§ Lista zadań
1) Przetłumacz na angielski to zdanie z tekstu o lekach w Iquitos: „W aptekach w Iquitos skończyły się podstawowe leki jak paracetamol.”
2) Przepisz słowo w słowo część tekstu o lekach w Iquitos między „W aptekach w” a „mówi pani Beata.”, razem z tymi słowami.

§ Tekst do analizy

════════

W aptekach w Iquitos skończyły się podstawowe leki jak paracetamol. Przeciwmalaryczny lek hydroksychlorochina, który może być skuteczny także w leczeniu COVID-19, można dostać na czarnym rynku. W marcu jedna tabletka kosztowała 2 sole, teraz jej cena wrosła do 35 soli, czyli około 40 zł. W regionie, w którym większość mieszkańców nie ma stałego zatrudnienia, to towar luksusowy. - Tu jest totalna partyzantka. Ludzie często dzwonią do nas i pytają się o leki albo tlen - mówi pani Beata.

════════

§ Dane do ćwiczenia
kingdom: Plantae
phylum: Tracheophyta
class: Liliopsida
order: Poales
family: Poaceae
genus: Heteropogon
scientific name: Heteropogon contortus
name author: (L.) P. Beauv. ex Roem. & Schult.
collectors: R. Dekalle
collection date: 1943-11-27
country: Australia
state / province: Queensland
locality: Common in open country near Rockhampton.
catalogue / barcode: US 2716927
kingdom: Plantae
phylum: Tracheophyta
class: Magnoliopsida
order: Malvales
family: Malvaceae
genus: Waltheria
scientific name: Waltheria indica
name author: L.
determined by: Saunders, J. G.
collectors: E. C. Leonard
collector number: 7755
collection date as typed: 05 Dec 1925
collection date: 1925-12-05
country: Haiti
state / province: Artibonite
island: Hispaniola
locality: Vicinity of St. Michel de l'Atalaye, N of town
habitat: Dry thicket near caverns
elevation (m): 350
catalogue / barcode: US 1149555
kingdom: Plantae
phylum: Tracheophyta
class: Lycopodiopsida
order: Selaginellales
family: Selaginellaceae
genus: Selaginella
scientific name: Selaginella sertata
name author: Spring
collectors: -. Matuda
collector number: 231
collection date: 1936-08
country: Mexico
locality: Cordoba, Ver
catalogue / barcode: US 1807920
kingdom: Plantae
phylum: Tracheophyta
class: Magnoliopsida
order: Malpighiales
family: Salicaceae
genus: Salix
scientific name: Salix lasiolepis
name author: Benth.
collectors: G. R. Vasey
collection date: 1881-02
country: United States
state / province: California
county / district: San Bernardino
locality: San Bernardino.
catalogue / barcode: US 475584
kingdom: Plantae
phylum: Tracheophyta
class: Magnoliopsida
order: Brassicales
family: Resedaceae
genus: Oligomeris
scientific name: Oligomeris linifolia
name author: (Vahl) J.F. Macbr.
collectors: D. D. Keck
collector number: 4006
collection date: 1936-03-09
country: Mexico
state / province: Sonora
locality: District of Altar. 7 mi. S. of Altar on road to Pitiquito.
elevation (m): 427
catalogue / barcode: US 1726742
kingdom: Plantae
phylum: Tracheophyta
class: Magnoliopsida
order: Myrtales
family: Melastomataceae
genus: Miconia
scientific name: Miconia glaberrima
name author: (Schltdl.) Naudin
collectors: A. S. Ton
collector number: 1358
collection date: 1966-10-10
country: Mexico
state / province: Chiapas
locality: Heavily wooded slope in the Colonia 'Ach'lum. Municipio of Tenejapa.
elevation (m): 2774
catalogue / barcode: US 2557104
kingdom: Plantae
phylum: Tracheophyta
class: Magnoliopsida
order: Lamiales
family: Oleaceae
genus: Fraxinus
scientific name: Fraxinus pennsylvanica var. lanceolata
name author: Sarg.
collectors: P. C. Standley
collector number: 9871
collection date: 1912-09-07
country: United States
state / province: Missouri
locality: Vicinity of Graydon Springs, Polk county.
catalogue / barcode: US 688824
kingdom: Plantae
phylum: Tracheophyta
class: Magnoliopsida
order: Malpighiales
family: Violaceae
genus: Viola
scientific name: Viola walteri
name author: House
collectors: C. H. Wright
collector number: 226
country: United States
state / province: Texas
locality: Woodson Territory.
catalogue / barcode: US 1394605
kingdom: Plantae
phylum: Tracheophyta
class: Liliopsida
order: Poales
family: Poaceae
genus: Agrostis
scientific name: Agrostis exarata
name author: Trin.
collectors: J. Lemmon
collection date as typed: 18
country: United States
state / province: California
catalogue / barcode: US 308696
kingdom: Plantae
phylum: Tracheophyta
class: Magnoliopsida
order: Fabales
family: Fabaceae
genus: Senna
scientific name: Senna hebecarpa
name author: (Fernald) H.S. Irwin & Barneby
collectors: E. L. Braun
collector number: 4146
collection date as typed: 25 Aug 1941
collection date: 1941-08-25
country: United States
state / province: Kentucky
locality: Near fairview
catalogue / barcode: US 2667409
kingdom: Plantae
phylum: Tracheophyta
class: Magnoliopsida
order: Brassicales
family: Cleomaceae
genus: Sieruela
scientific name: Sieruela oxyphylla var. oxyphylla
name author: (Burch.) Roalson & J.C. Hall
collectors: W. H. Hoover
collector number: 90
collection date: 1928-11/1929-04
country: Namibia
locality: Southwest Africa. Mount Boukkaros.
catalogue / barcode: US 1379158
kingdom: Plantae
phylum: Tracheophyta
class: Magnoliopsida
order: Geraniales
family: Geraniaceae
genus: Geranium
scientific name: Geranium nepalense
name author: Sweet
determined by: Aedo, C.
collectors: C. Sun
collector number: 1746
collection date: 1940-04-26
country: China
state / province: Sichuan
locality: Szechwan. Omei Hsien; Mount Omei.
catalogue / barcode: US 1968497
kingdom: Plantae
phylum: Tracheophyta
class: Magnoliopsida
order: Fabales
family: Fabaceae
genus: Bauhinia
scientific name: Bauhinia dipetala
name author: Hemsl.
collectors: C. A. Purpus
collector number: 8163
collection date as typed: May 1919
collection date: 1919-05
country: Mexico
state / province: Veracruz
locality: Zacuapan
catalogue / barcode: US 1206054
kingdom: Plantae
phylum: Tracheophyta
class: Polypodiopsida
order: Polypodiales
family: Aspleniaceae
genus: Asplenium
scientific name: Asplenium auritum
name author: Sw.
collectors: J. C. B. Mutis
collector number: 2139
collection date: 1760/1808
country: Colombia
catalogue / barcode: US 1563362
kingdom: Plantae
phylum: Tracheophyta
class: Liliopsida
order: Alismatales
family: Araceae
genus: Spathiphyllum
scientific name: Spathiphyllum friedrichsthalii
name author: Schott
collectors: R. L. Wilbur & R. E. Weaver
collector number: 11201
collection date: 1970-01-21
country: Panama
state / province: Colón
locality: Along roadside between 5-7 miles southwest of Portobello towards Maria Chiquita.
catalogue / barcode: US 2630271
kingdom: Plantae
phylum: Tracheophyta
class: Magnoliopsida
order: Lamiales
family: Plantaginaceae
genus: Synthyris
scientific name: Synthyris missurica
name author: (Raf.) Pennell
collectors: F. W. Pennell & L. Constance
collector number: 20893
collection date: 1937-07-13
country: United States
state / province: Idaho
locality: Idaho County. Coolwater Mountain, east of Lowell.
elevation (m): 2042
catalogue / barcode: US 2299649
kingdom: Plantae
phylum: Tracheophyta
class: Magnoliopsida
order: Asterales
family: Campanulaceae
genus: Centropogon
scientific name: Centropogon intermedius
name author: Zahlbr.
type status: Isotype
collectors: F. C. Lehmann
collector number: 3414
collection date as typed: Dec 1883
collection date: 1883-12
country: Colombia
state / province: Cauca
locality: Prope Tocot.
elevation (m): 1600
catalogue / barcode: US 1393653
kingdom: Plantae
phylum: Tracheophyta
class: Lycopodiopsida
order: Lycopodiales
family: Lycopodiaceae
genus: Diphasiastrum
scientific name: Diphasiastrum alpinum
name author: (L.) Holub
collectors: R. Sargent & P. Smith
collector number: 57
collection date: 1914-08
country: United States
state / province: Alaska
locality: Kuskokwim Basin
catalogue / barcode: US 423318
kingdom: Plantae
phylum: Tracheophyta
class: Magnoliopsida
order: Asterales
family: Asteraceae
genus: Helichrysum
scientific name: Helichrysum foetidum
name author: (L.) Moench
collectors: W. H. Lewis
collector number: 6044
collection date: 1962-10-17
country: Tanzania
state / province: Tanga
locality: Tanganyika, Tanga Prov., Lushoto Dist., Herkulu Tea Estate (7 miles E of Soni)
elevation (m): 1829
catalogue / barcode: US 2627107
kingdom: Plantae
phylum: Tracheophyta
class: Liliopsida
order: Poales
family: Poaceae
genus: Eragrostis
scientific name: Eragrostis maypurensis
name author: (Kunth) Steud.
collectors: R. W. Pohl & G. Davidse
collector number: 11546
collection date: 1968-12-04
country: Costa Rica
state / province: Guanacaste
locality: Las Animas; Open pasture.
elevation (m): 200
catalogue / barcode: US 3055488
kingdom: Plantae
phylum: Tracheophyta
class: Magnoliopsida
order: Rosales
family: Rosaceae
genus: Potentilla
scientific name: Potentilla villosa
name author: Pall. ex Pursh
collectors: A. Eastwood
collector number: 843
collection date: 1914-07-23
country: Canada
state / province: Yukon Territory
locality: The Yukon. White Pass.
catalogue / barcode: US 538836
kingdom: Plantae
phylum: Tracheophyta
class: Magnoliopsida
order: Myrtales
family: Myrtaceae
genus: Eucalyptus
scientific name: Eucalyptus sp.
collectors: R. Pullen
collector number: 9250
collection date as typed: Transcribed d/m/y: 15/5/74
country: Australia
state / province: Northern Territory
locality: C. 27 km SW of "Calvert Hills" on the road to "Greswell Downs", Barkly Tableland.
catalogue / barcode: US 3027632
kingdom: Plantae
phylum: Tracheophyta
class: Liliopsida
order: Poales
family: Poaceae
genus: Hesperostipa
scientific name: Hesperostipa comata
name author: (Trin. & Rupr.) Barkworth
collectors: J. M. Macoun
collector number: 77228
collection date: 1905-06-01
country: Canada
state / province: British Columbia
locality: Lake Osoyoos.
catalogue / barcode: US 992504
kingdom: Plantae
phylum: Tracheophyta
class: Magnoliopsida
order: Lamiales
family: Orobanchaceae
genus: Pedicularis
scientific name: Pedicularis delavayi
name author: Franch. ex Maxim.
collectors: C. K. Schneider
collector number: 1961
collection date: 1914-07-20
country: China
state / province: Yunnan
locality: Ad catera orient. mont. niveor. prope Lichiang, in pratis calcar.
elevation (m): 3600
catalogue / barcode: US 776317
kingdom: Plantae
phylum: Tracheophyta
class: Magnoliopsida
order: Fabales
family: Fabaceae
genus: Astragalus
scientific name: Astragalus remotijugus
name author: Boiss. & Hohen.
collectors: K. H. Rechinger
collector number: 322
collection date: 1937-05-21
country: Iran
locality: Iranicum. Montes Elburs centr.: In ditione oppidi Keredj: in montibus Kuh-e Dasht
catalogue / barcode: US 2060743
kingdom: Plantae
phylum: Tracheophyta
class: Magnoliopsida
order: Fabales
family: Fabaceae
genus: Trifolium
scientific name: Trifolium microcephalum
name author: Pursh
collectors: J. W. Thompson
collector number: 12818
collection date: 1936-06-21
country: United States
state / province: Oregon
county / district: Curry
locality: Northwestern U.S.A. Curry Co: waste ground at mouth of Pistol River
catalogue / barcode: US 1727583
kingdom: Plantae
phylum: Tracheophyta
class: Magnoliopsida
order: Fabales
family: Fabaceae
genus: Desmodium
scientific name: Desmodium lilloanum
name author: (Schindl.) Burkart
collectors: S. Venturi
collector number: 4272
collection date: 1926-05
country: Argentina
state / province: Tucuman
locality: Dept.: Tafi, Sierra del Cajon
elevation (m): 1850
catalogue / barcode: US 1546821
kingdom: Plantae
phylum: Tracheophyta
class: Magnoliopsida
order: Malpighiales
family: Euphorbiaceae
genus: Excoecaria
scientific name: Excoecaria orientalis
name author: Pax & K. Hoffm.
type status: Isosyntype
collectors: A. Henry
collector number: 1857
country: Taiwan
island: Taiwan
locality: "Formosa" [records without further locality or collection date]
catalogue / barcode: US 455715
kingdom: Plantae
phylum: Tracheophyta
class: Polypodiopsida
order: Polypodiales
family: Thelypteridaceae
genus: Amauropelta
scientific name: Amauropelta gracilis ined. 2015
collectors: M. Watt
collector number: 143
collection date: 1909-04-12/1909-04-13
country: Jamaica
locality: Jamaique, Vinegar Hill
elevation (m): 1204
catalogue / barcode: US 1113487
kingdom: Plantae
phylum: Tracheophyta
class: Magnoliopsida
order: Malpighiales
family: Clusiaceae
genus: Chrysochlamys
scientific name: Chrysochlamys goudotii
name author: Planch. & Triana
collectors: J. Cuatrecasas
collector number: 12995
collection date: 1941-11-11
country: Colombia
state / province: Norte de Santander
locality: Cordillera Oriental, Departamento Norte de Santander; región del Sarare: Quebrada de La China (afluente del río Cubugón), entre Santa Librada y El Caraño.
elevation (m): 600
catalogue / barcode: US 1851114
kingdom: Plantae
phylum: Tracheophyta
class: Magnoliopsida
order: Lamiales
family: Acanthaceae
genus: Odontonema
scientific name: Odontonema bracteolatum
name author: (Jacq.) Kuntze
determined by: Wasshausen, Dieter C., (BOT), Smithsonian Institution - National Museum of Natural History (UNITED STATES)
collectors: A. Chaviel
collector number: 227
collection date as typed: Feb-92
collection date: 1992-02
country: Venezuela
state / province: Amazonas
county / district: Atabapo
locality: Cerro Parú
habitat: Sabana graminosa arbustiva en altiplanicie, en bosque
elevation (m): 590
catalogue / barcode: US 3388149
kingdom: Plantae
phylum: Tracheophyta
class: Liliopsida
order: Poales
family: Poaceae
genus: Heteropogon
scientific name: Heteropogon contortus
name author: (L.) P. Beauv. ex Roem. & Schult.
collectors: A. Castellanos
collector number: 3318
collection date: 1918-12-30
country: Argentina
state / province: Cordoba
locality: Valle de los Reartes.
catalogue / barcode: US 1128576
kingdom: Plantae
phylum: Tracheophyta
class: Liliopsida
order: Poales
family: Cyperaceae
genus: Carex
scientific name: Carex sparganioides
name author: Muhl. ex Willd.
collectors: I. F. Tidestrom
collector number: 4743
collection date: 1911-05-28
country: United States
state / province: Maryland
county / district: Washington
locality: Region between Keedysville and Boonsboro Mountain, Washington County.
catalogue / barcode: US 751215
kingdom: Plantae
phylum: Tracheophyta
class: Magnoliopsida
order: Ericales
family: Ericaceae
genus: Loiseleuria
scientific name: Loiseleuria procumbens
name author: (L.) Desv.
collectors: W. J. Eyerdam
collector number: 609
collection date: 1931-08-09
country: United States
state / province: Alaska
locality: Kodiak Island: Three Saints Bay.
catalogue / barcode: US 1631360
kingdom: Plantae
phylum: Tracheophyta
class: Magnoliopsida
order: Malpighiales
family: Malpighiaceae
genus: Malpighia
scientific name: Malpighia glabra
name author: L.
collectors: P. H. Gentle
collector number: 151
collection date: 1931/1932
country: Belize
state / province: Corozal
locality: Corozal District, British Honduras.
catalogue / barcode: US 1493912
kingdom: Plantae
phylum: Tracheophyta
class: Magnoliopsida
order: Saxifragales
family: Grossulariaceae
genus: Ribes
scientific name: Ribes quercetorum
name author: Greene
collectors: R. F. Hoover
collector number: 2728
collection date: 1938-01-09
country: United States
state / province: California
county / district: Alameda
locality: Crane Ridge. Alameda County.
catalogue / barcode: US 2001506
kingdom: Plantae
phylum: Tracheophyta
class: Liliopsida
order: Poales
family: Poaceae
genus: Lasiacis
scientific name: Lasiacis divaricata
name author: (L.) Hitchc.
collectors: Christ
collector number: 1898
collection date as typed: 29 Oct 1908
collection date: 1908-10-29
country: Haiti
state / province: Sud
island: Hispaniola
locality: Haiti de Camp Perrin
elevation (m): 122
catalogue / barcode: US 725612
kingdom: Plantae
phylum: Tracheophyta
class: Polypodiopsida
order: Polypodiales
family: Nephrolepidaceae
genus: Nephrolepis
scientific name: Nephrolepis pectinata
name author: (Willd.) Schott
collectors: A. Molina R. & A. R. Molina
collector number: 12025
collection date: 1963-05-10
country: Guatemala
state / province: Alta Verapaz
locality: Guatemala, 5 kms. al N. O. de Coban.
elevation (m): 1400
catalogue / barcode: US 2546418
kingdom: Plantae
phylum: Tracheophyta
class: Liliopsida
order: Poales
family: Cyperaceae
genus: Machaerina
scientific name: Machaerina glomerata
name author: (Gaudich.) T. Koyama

════════

§ Lista odpowiedzi
1) Pharmacies in Iquitos have run out of basic medicines such as paracetamol.

2)
W aptekach w Iquitos skończyły się podstawowe leki jak paracetamol. Przeciwmalaryczny lek hydroksychlorochina, który może być skuteczny także w leczeniu COVID-19, można dostać na czarnym rynku. W marcu jedna tabletka kosztowała 2 sole, teraz jej cena wrosła do 35 soli, czyli około 40 zł. W regionie, w którym większość mieszkańców nie ma stałego zatrudnienia, to towar luksusowy. - Tu jest totalna partyzantka. Ludzie często dzwonią do nas i pytają się o leki albo tlen - mówi pani Beata.